By eight each morning, caprese sandwiches, built on Independent’s ciabatta, fill that display case by the door. They model the structural integrity that great sandwiches share. Pesto soaks through the bread, almost to the crown. Lightly pickled tomatoes, placed atop creamy mozzarella, hold their shape, even when you buy a bag of sandwiches at breakfast and haul them to an afternoon tailgate.

If you go for a made-to-order sandwich, the tuna melt on butter-toasted rye, made with Spanish albacore, tastes like an after-school treat, airmailed from 1978. “I don’t want anything to be overwrought,” Hindes says, speaking of an Italian hoagie, also in heavy rotation. Her sales experience shows, too, which is a way of saying that she writes good menu copy. Who could refuse a “Sunday sandwich of smoked salmon, jammy egg, and caper cream cheese”?

Chefs began turning college towns into food towns around the turn of this century. John Currence of City Grocery in Oxford, Mississippi, was early to market, and so was Hugh Acheson of Five & Ten here in Athens. They did more than build destination restaurants for well-heeled alums. They shaped a clientele that expects quality food at breakfast and lunch, too. A new generation of entrepreneurs now follows their lead, opening everyday places designed to serve their neighbors.

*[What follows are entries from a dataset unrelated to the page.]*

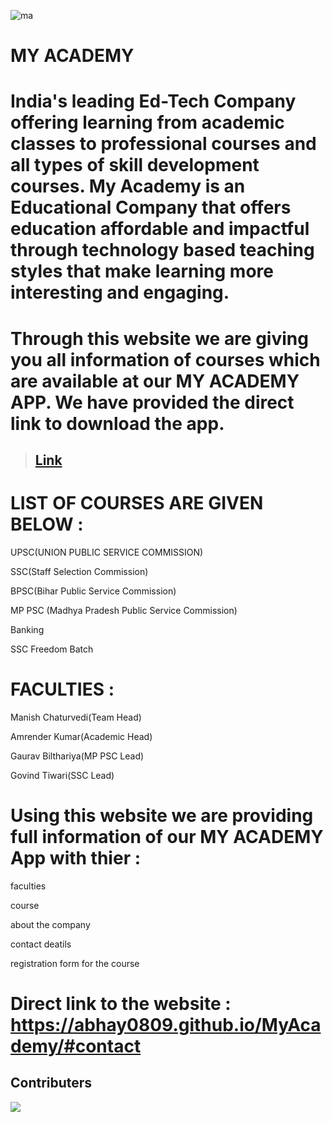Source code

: ![ma](https://user-images.githubusercontent.com/84720454/193931969-28f7b2ba-9d70-4fbb-a133-aa507f32f57f.png)

#  MY ACADEMY


#  India's leading Ed-Tech Company offering learning from academic classes to professional courses and all types of skill development courses. My Academy is an Educational Company that offers education affordable and impactful through technology based teaching styles that make learning more interesting and engaging.

#  Through this website we are giving you all information of courses which are available at our MY ACADEMY APP. We have provided the direct link to download the app.
>## [**Link**](https://play.google.com/store/apps/details?id=co.martin.edinv)

#  LIST OF COURSES ARE GIVEN BELOW :

UPSC(UNION PUBLIC SERVICE COMMISSION)

SSC(Staff Selection Commission)

BPSC(Bihar Public Service Commission)

MP PSC (Madhya Pradesh Public Service Commission)

Banking

SSC Freedom Batch


#  FACULTIES :

Manish Chaturvedi(Team Head)

Amrender Kumar(Academic Head)

Gaurav Bilthariya(MP PSC Lead)

Govind Tiwari(SSC Lead)

#  Using this website we are providing full information of our MY ACADEMY App with thier :

faculties 
   
course 
    
about the company
    
contact deatils
     
registration form for the course


#  Direct link to the website : https://abhay0809.github.io/MyAcademy/#contact


## Contributers
<a  href="https://github.com/Abhay0809/Covid19-Tracking/graphs/contributors">
  <img src="https://contrib.rocks/image?repo=Abhay0809/Covid19-Tracking" />
</a>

Birdies rides the crest of that wave. Friends double back to buy a second cortado and renew a conversation. A young doctor from the hospital down the street picks out salami and cheese for his family’s make-your-own-pizza night. Tom Hiel, a composer for film and TV and a professor, comes after class to pick up a pastrami sandwich and a half pound of snacking mortadella. Sometimes he stays to drink a cup of coffee and read a script.

Bertis Downs, a public school advocate and longtime adviser to R.E.M., walks from his office for a morning pastry and coffee. Often, he returns for lunch and again for afternoon tea. “Everyone in Athens used to go to the post office and see people they knew and stop and talk,” he says. “Birdies is the new post office.”